IAMA Theatre Company presents staged readings of six new plays written by members of the company’s 2025-26 Emerging Playwrights Lab. Readings will take place over the course of two weekends, July 18 through July 27, at the Atwater Village Theatre. Admission is free and open to the public; reservations are recommended.

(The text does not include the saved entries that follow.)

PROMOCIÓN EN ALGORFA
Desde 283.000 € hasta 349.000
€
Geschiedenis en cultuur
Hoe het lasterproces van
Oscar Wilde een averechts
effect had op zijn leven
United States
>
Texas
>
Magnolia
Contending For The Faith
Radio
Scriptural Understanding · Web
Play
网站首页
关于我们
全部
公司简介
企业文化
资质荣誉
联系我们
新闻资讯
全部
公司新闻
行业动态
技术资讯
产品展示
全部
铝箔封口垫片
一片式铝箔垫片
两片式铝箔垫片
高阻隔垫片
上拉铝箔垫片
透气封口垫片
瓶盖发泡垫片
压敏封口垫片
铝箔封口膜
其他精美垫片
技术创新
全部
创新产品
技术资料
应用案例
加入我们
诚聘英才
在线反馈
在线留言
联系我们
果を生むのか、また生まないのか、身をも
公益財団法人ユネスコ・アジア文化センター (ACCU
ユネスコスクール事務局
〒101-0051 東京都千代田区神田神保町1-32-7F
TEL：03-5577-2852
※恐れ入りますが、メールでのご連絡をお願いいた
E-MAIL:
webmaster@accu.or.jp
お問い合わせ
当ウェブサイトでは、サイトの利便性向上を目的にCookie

Making up the Lab’s Class of ’26 are Andrew Grace, Aja Houston, Josh Levine, Tyree Marshall, Samah Meghjee, and Erica Wachs. The six playwrights met on a monthly basis during their one-year residency to share and develop work in a peer-guided format led by program director Nicholas Pilapil, himself an IAMA Playwrights Lab alumnus. Pilapil’s play, The Bottoming Process, developed in the inaugural 2019-20 Lab, was produced by IAMA in a co-production with the Los Angeles LGBT Center in 2023. Also developed in the 2019-20 Lab, Job by Max Wolf Friedlich, went on to receive a Broadway run from July 15 through October 27, 2024.
SCHEDULE OF READINGS: JULY 18-19 & 24-26, 2026
SATURday, July 18 at 8 p.m.:
Play On by Andrew Grace. Directed by Yari Cervas.

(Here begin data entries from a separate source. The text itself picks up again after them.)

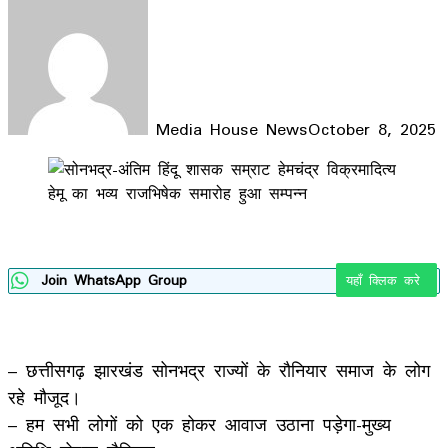
Media House News
October 8, 2025
Facebook
X
LinkedIn
WhatsApp
Telegram
Join WhatsApp Group
यहाँ क्लिक करे
– छत्तीसगढ़ झारखंड सोनभद्र राज्यों के रौनियार समाज के लोग
रहे मौजूद।
– हम सभी लोगों को एक होकर आवाज उठाना पड़ेगा-मुख्य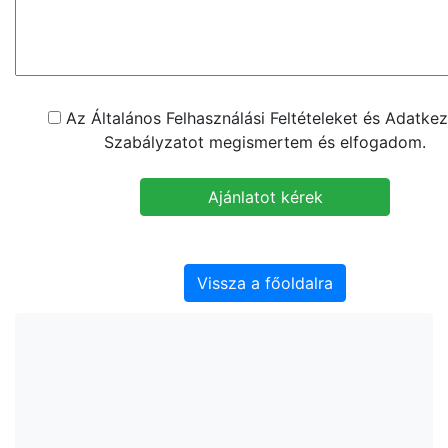
Az Általános Felhasználási Feltételeket és Adatkez
Szabályzatot megismertem és elfogadom.
Vissza a főoldalra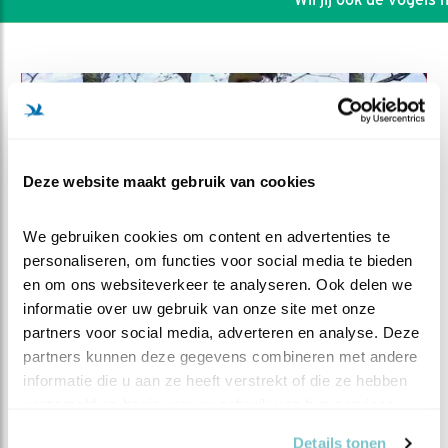
Deze website maakt gebruik van cookies
We gebruiken cookies om content en advertenties te 
personaliseren, om functies voor social media te bieden 
en om ons websiteverkeer te analyseren. Ook delen we 
informatie over uw gebruik van onze site met onze 
partners voor social media, adverteren en analyse. Deze 
DEEL DIT FILMPJE
partners kunnen deze gegevens combineren met andere 
informatie die u aan ze heeft verstrekt of die ze hebben 
Braakballen
verzameld op basis van uw gebruik van hun services.
Details tonen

A journalist reunites with his childhood friends to uncover how the video games and technology they grew up loving ultimately drove them apart. Moving between their present-day lives and their adventures inside the games they played as kids, he searches for a way to reconnect before it's game over for good..
SUNday, July 19 at 8 p.m.:
Blood Party by Samah Meghjhee. Directed by Nikki DiLoreto.

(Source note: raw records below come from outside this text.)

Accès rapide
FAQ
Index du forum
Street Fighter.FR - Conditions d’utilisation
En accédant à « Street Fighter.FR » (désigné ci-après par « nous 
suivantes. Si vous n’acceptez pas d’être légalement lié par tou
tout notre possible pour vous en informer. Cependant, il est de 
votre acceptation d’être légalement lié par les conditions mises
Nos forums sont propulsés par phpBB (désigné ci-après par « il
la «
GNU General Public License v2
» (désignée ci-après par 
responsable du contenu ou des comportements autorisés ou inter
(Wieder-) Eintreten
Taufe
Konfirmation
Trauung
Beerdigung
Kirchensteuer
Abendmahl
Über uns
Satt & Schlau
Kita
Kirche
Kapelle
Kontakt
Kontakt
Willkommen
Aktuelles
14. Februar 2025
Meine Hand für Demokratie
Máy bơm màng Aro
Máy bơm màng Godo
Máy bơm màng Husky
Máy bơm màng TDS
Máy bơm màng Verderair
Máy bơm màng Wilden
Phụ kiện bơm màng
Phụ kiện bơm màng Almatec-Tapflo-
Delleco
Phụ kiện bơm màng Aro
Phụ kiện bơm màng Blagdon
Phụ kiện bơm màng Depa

It's Anisa's birthday party - I mean, blood party - I mean, wajib party! Anisa finally got her period at 17 years old, and her mom is throwing her a coming-of-age party in the park. Her mosque friends come, her school friends come, no one is getting along, and everyone is trying to figure out Anisa's secret.
FRIday, July 24 at 8 p.m.:
Joy Black Club by Aja Houston. Directed by Roz Bevan.
In this magically absurd play with music (not a musical) spanning classical, rock and roll, and country genres, we follow a devastated Melancholy who after losing her high-powered job in a massive DEIA purge, joins a Black activist group to aid her getting retribution. Instead its vibrant members challenge her to first discover what society, family, and even herself has blocked her from experiencing —radical joy.
SATURday, July 25 at 8 p.m.:
You Will Burn by Tyree Marshall. Directed by Melissa Coleman-Reed.
At a quarterly board meeting for the East Indiana Youth Symphony Orchestra, Sylvia and Dennis discover that the corrupt organization they work for is a far deeper hell than they could have ever imagined.
SUNday, July 26 at 2 p.m.:
Bury Your Ledes by Erica Wachs. Directed by Johannah Maynard Edward.
In the fall of 1990, Ann, a college freshman, is outed as a lesbian by her college newspaper. 36 years later, Ann is now the host of a Chicago morning show—locally respected, yet ambitious for more. But just as Ann starts to uncover the story she knows will propel her to national attention, her source begins to doubt going public. As the past increasingly mirrors the present, Ann must decide which secrets are worth revealing, and which should stay in the closet. At once a memory and a morality play, Bury Your Ledes asks what the real cost is of telling the truth.
Sunday, July 26 at 8 p.m.:
Oskar, The Amazing and Magnificent by Josh Levine. Directed by Jennifer Chambers.
Oskar, a young, wanna-be magician, is filled with longing — for his best friend Gerti, for a life he's only heard of in America, for a trick that will make the world notice him. When he meets Josephine, a young Black photojournalist traveling to Berlin for the 1936 Olympics, he comes face to face with the true cost of wanting to disappear.